The Ferguson, Missouri, crowd protesting after the announcement that Darren Wilson will not face any charges for killing Michael Brown has been described by reporters on the scene as smaller than the ones that gathered after Brown's death in August. But the crowd is also overwhelmingly young and very angry. There have been reports of isolated gunshots and cars and buildings set on fire.

As MSNBC's Chris Hayes, put it, "A lot of people just out and angry tonight."

The night's events have raised an important question: why did prosecutor Robert McCulloch choose to make the announcement at 8 pm instead of earlier in the day?

MSNBC's Joy Reid said Monday night that, in choosing to announce the news after dark, authorities "deliberately almost left themselves with the people most committed to despair," suggesting that those who were inclined to take to the streets at night were also the least organized and most agitated.

Although protests would have taken place regardless of the timing of McCulloch's announcement that Darren Wilson wouldn't be charged, it's been reported that the timing had to do with schools and traffic.

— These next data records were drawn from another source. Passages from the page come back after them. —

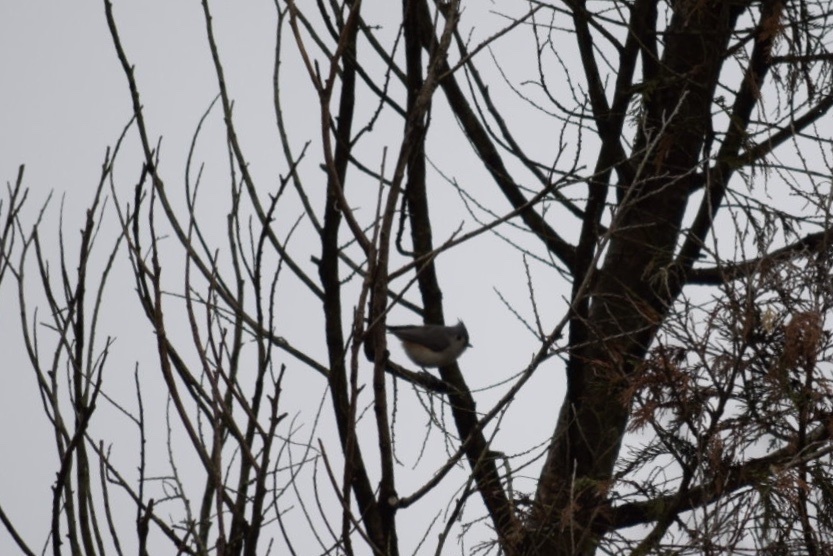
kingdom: Animalia
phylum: Chordata
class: Aves
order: Passeriformes
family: Paridae
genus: Baeolophus
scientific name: Baeolophus bicolor
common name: Tufted titmouse
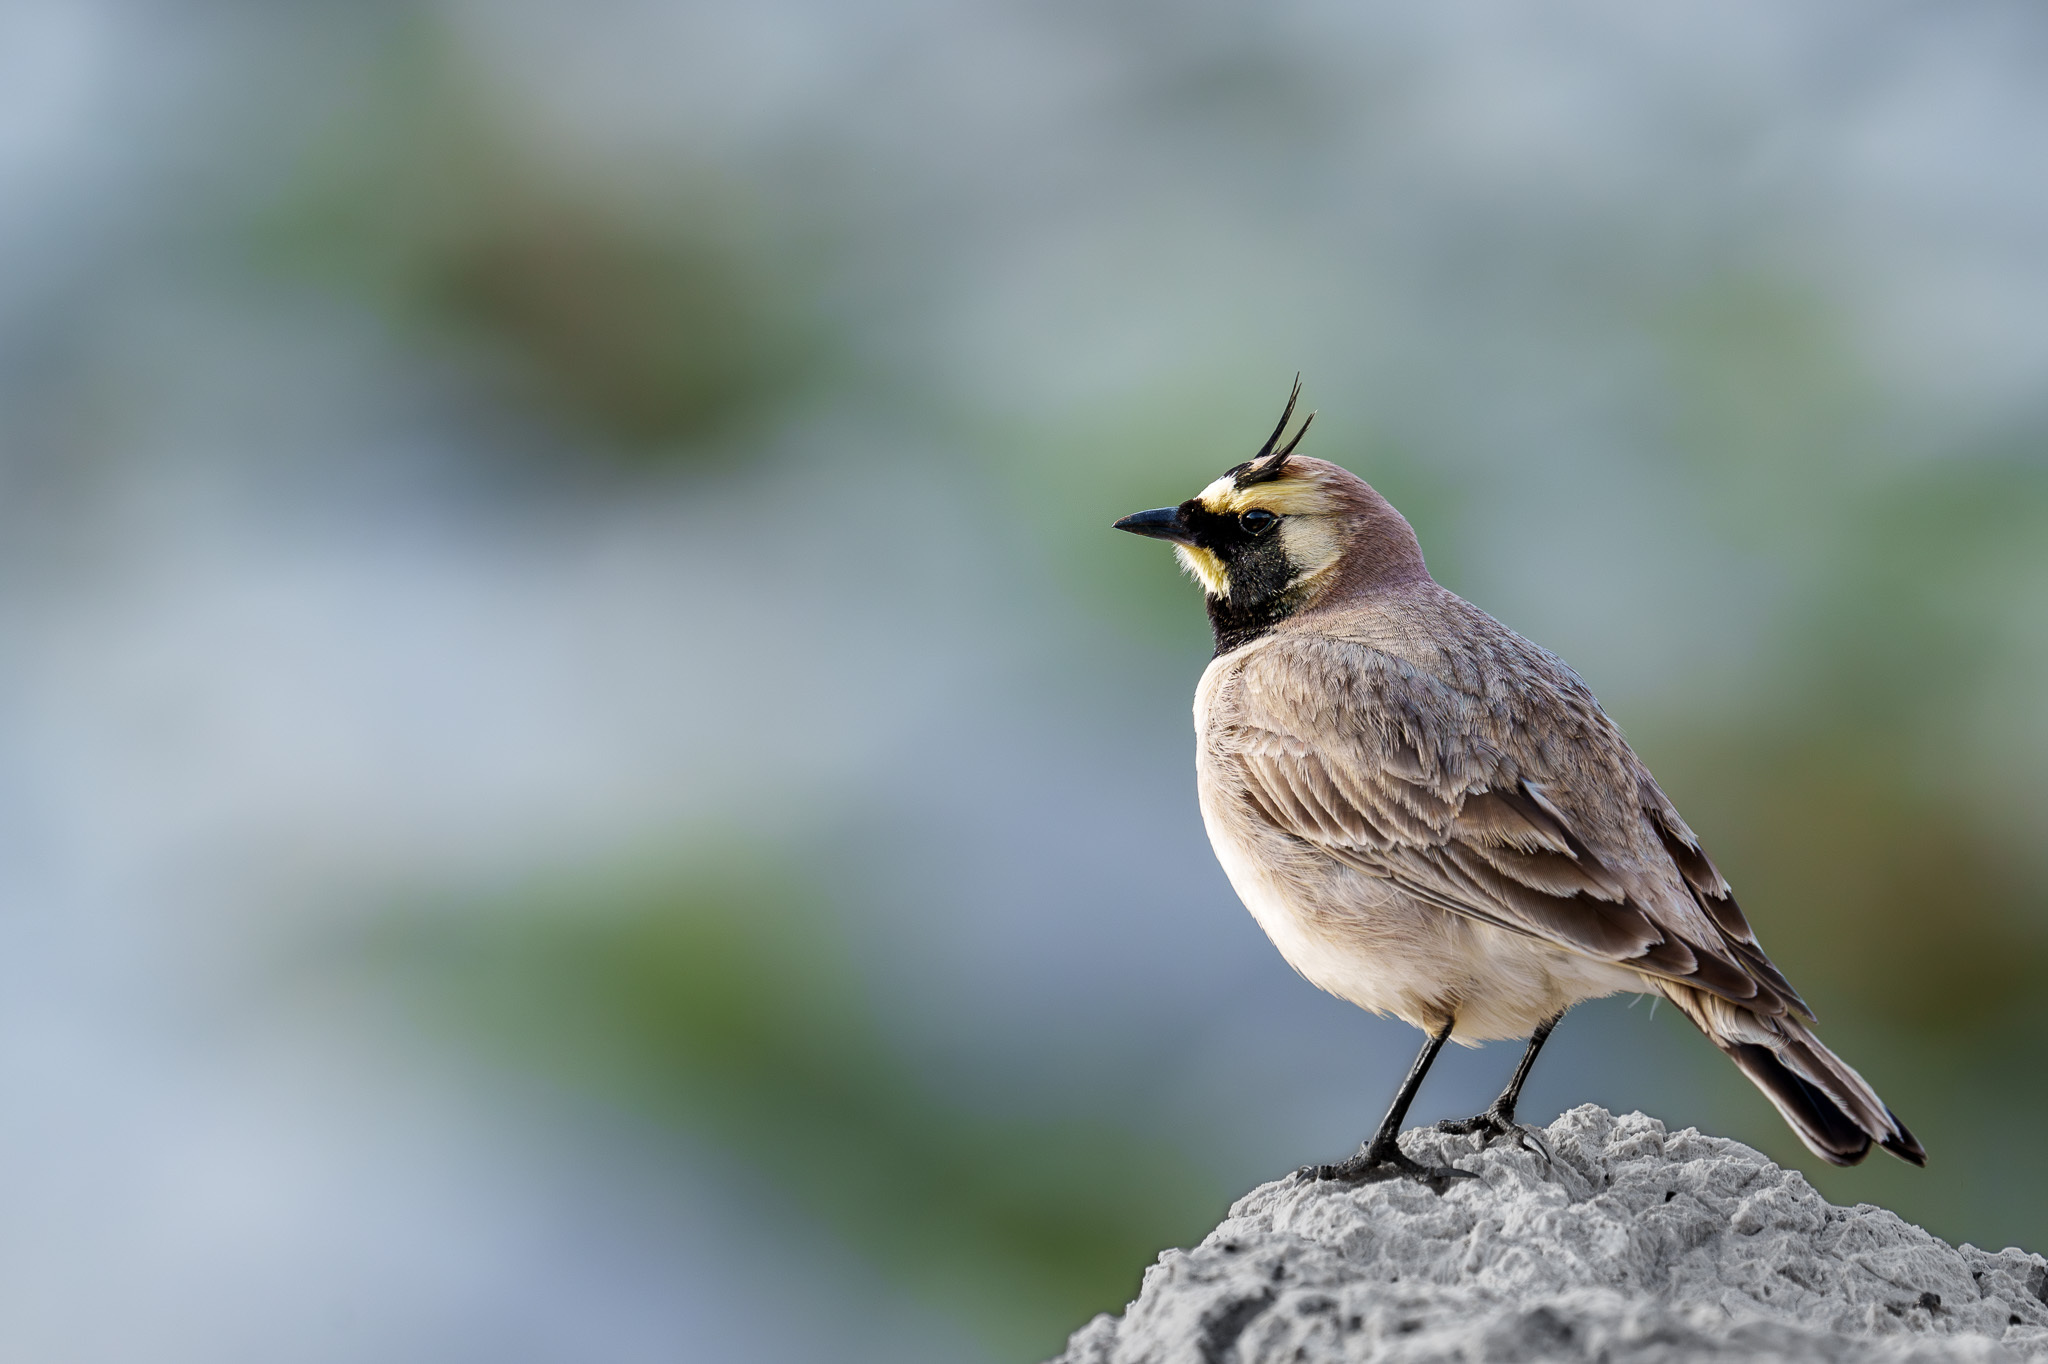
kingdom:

Given the massive anticipation and enormous well of frustration surrounding this decision, that does make some sense.

Still, it's really hard to imagine the current scene in Ferguson happening at noon.

More questionable decisions in Ferguson?

For many who've questioned the choices of law enforcement officials and politicians since the day Brown was killed in August, McCulloch's timing was just the latest in a string of bad decisions.